Friday 26 August 2011

Meeting Steve Jobs



With the recent news about Steve Jobs leaving Apple, everybody seems to be posting their stories about him. Mine isn't that funny, but here goes.

One of my first projects at NVIDIA was working on a real-time version of Pixar's famous "Luxo Jr" short film. Shadows maps were a new feature on the GeForce 3 graphics card, and our marketing guys thought this would be a great way of showing them off (without any concept of how difficult this would be, obviously). The GeForce 3 was planned to be launched with the new iMacs at MacWorld Tokyo 2001.

The crazy thing was that we developed the whole demo without any permission (or help) from Pixar whatsoever. As my boss liked to say, it's easier to ask for forgiveness than permission.

Our intern Eugene D'Eon (now at Weta), modeled the lamps and rotoscoped the entire animation frame-by-frame from a rip of the original DVD. I worked on the shadows and shading. We finished the demo with a few days to spare (those bendy lamp cords were a real pain to get right, let me tell you), and our execs showed it to Steve at Apple. He said it was pretty close to the original, talked to Pixar, and gave us permission to show it at the launch.

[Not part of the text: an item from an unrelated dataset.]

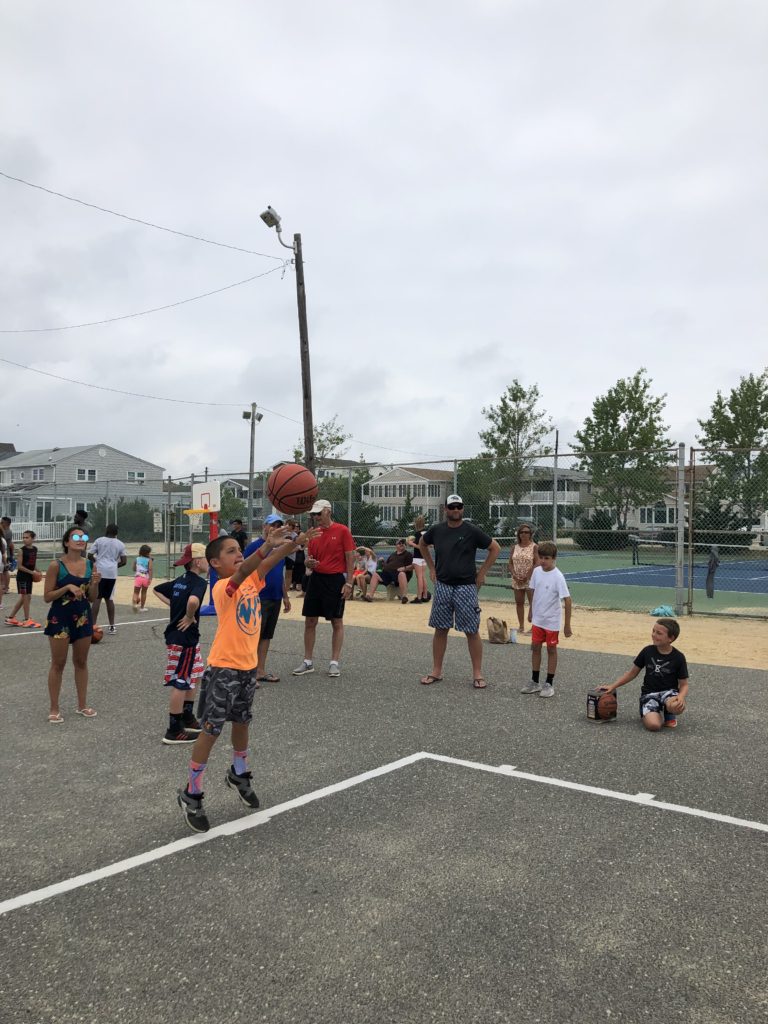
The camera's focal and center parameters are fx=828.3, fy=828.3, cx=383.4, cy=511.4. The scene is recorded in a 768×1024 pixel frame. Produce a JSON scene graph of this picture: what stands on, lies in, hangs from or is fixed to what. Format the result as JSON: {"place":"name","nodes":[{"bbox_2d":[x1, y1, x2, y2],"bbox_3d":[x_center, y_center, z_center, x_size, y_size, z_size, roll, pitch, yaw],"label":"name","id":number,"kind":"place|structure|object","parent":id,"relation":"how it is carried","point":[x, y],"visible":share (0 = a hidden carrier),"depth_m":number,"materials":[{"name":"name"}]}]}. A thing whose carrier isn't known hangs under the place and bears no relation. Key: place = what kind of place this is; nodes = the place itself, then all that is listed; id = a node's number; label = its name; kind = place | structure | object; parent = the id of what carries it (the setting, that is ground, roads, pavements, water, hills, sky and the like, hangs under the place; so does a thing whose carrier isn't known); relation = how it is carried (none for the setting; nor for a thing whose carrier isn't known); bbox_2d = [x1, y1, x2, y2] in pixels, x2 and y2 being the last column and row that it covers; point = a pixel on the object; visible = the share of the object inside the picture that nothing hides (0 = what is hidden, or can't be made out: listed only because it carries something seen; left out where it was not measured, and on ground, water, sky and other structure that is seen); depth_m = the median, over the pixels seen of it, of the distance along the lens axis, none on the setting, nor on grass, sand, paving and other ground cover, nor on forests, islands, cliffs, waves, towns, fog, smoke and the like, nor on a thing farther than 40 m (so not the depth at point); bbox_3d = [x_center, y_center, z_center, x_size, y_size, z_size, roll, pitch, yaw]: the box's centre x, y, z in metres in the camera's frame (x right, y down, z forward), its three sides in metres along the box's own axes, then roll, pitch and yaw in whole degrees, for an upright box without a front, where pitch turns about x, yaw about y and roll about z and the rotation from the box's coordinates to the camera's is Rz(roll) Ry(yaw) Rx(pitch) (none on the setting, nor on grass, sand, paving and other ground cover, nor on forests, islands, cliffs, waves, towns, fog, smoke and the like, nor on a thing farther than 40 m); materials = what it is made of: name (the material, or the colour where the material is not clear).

So me and our chief scientist David Kirk flew out to Tokyo for the launch. My job was to drive the demo on stage, which was somewhat nerve-wracking, as you might be able to tell from the video above. During the rehearsal one of Steve's assistants told us we might have to leave the room because he was getting upset that his slide remote control wasn't working, and we wouldn't want to see that. I got the impression this happened quite often!

Later, David and I had a brief chance to talk to Steve. From what I remember of the conversation, he mainly talked about how great the new OS X user interface was. In my youthful ignorance I jumped in and said it was pretty, but had they thought about using the graphics hardware to speed up the rendering? (It was pretty slow at the time). He said he had talked to his best engineers about this, and they told him it was impossible. There was no way they could get the quality they needed using the GPU. Anyway, a year or so later OS X did introduce a GPU accelerated UI with smoothly scaling icons etc. Coincidence? I don't think so!

We only got to show that demo once, but it was worth it, I think.

2 comments:

Cyril Crassin said...

Eh eh thanks for this nice story Simon :-)

I did not know you used to worked with Eugene at this time, must have been a crazy work to rotoscope all the animation !

I don't know who was your boss at this time, but I like the "It's easier to ask for forgiveness than permission." :-D

Simon Green said...

That quote from Mark Daly. Big props also to Curtis Beeson and Joe Demers who wrote the engine, and Geoff Stahl at Apple, who did the Mac port!